Yaitu bersua kembali dengan Ramadhan; bulan suci nan agung penuh berkah.
Ketika Ramadhan tiba,
Rasulullah SAW selalu mengingatkan para sahabatnya. Anas bin Malik berkata ; “Ramadhan telah tiba, maka Rasulullah saw
bersdabda, Sungguh, bulan ini telah hadir di tengah-tengah kalian, di dalamnya
terdapat satu malam yang keutamaannya lebih baik dari seribu bulan. Siapa
diharamkan mendapatkannya, maka diharamkan segala kebaikan untuknya, dan tidak
diharamkan kebaikannya kecuali orang yang telah diharamkan.” (HR. Ibnu
Majah).
Kita
tentu tidak ingin menjadi orang-orang yang diharamkan dari keutamaan dan
kemuliaan Ramadhan, Karena diharamkan berarti kerugian besar dalam hidup ini.
Kita ingin agar Ramadhan justru menyapa kita, memberikan segala keutamaannya,
dan meninggalkan pengaruh positif dalam jiwa kita. Bagaimana kita
mendapatkannya ? Karena itulah pada kesempatan ini, alfaqir akan menyampaikan
sebuah tema dengan judul: “MEMBURU
LAILATUL QADAR”.
Wahai
saudaraku para perindu surga yang dirahmati Allah swt….

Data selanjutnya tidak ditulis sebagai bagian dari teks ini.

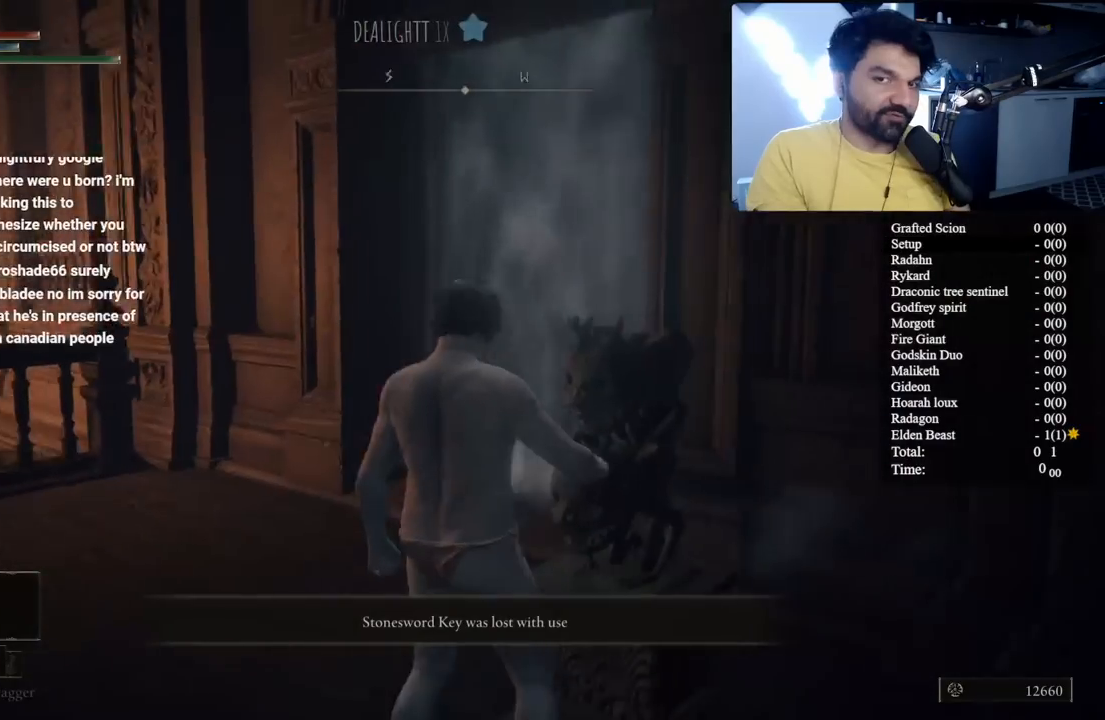
{"buttons": [], "left_stick": "up", "right_stick": "center", "button_events": []}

Bulan Ramadhan merupakan bulan yang di dalamnya berlimpah
berjuta ni'mat, dimana Allah telah turunkan
Al-Qur'an sebagai hudan linnas
(petunjuk bagi manusia) dan Allah perintahkan kewajiban berpuasa, puasa
yang merupakan ibadah pengendalian diri atas hawa nafsu dan syahwat, agar dengan puasa itu kita menjadi
pribadi-pribadi manusia yang bertaqwa. Dan pada bulan ini pula Allah turunkan
anugerah nan melimpah yang merupakan puncak kemuliaan Ramadhan yaitu anugerah "lailatul
qadar". Hal ini Allah telah terangkan dalam Surat Al-Qadr yang
berbunyi :
1- { إنا أنزلناه } أي القرآن جملة واحدة من اللوح المحفوظ إلى
السماء الدنيا { في ليلة القدر } أي الشرف
العظيم
1. (Sesungguhnya Kami telah menurunkannya) yaitu menurunkan
Alquran seluruhnya secara sekali turun dari lauhilmahfuz hingga
ke langit dunia (pada malam
kemuliaan) yaitu malam Lailatulqadar, malam
yang penuh dengan kemuliaan dan kebesaran.
Dalam Tafsir
Jalalain diterangkan bahwa Al-Qur’an diturunkan oleh Allah SWT sekaligus
dari Lauhul Mahfuzh ke langit dunia pada Lailatul Qodar, yakni pada malam
kemuliaan yang agung. Ibnu Abbas Ra
dalam tafsirnya menerangkan bahwa; dalam ayat ini Allah SWT berfirman: “Kami menurunkan Jibril As dengan membawa
Al-Qur’an sekaligus ke langit dunia pada Lailatul Qodar, yakni malam keputusan
dan ketetapan serta malam yang diberkahi dengan ampunan dan rahmat”. Setelah
itu Al-Qur’an diturunkan secara berangsur-angsur kepada Nabi Muhammad SAW.
As-Shabuny dalam
Shafwatut Tafaasiir menerangkan bahwa Surat Al-Qodar adalah surat
Makkiyyah, membicarakan tentang permulaan turunnya Al-Qur’anul Azhim, tentang
keutamaan Lailatul Qodar atas hari-hari dan bulan-bulan yang lain sebagai
pemuliaan atas turunnya Al-Qur’anul Mubin. Juga membahas tentang turunnya para
malaikat pada malam itu hingga terbit fajar. Para ulama menerangkan bahwa
dinamakan Lailatul Qodar karena keagungan dan kemuliaannya.
Sedangkan yang
dimaksud dengan turunnya Al-Qur’an adalah turunnya Al-Qur’an dari Lauhul
Mahfuzh (papan yang terjaga di sisi Allah) ke Baitul Izzah di langit dunia
sekaligus, kemudian Jibril menurunkannya ke bumi secara terpisah-pisah sesuai
dengan peristiwa yang dialami Rasulullah selama 23 tahun masa kerasulannya.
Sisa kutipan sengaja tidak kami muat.